Les indécis sont dans ne fourchette comprise entre 13,5 et 22%.

Il sera intéressant, après le 4 novembre, de revenir sur ces estimations …

LE PRÉSIDENT DE LA RÉPUBLIQUE ARRIVE AUJOURD’HUI EN CALÉDONIE – Réforme de la Santé devant le Congrès – Le Raid est désormais à Nouméa

Le Président de la République se posera cet après midi à 16h à Tontouta. Les honneurs lui seront rendus lors d’un dépôt de gerbe au monument aux morts, Place Bir Hakeim.
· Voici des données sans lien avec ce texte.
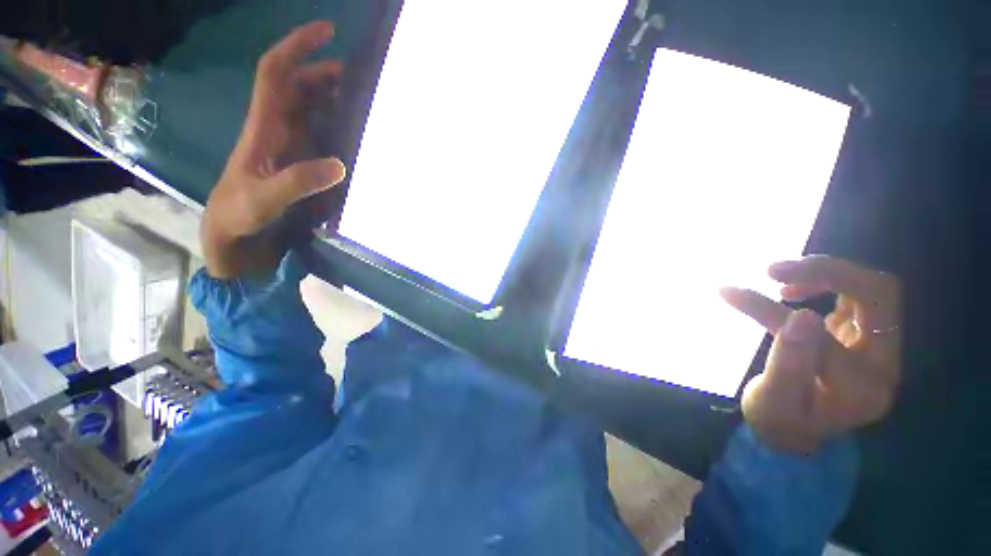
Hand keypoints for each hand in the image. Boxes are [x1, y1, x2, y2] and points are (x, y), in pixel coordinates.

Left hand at [202, 21, 346, 278]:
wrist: (234, 233)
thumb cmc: (240, 213)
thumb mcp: (265, 199)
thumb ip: (299, 181)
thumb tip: (340, 164)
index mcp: (263, 125)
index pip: (276, 73)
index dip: (298, 47)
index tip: (328, 31)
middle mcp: (277, 127)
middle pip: (298, 85)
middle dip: (325, 71)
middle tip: (362, 78)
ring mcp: (290, 144)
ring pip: (310, 107)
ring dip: (334, 98)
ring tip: (365, 103)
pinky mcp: (300, 160)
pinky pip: (320, 133)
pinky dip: (337, 125)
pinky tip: (356, 134)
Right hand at [720, 255, 901, 454]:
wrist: (797, 431)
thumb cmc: (780, 421)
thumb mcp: (772, 401)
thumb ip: (789, 364)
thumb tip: (802, 317)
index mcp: (860, 389)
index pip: (822, 337)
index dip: (771, 311)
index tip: (729, 292)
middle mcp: (883, 364)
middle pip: (879, 297)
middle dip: (827, 272)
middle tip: (773, 270)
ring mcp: (879, 346)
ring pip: (872, 288)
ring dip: (825, 273)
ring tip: (779, 278)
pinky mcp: (866, 334)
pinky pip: (858, 292)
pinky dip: (825, 280)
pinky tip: (793, 291)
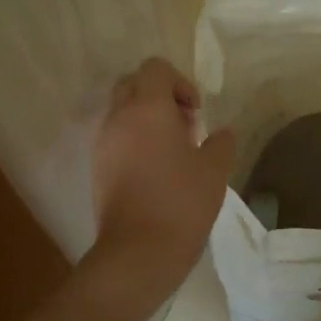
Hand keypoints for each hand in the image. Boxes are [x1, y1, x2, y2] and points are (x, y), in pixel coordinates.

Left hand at [90, 57, 235, 296]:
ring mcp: (103, 143)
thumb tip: (223, 133)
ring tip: (173, 150)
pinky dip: (134, 139)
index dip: (180, 82)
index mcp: (148, 109)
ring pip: (122, 110)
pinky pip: (115, 136)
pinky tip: (156, 170)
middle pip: (134, 84)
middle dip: (160, 95)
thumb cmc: (181, 202)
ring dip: (147, 118)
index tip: (196, 112)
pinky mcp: (98, 167)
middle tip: (184, 125)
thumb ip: (221, 142)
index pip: (155, 68)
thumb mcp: (214, 170)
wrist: (138, 252)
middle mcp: (119, 118)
Il se rendra ensuite au Sénat Coutumier, et à 18h, il remettra à Jean Lèques les insignes de Grand Officier de la Légion d’Honneur.

Vendredi, il sera à Koné, où il visitera le Lycée Michel Rocard de Pouembout, L’après midi, il se rendra à la cité Pierre Lenquette. En fin de journée, il rencontrera les chefs d’Etat et de Gouvernement à la CPS et devrait échanger avec eux sur le réchauffement climatique.

Samedi, Emmanuel Macron s’envolera pour Ouvéa avec pour étapes, la gendarmerie, le mémorial des 19, puis le lieu de l’assassinat de Jean-Marie Tjibaou et de Yeiwene Yeiwene.

A 16h, il devrait remettre au gouvernement de la Nouvelle-Calédonie l’acte de prise de possession de la Nouvelle-Calédonie au Centre Culturel Tjibaou.

Il prononcera ensuite un discours au Théâtre de l’Île, et regagnera la métropole.

RÉFORME POTENTIELLE DU SYSTÈME DE SANTÉ – Le gouvernement va transmettre les propositions listées pour le retour à l’équilibre du Ruamm au Congrès, inscrites dans une « réforme potentielle » du système de santé.

Il manque 9 milliards pour équilibrer le régime. L’Exécutif demande au « parlement » calédonien de se prononcer.

LE RAID EST À NOUMÉA – L’ex-GIPN a intégré ses nouveaux bureaux et son nouveau statut d’élite. 16 policiers de très haut niveau, dont le niveau de formation et de compétence a été réhaussé, forment désormais le Raid en Nouvelle-Calédonie. Trois opérateurs aguerris rejoindront prochainement l’unité.

L’ILLÉTRISME EST ÉLEVÉ et ce constat soulève quelques interrogations. Il serait peut être temps d’aligner « le projet pédagogique calédonien » sur les mesures de bon sens décidées par le ministre de l’Education Nationale : condamnation de la méthode globale, et

  • Une dictée quotidienne;
  • 10 à 15 minutes de calcul mental par jour;
  • Former à l’écriture cursive en minuscules;
  • 5 à 10 livres étudiés par an;
  • Utilisation généralisée des cahiers à réglure Séyès;
  • Savoir par cœur la table des additions.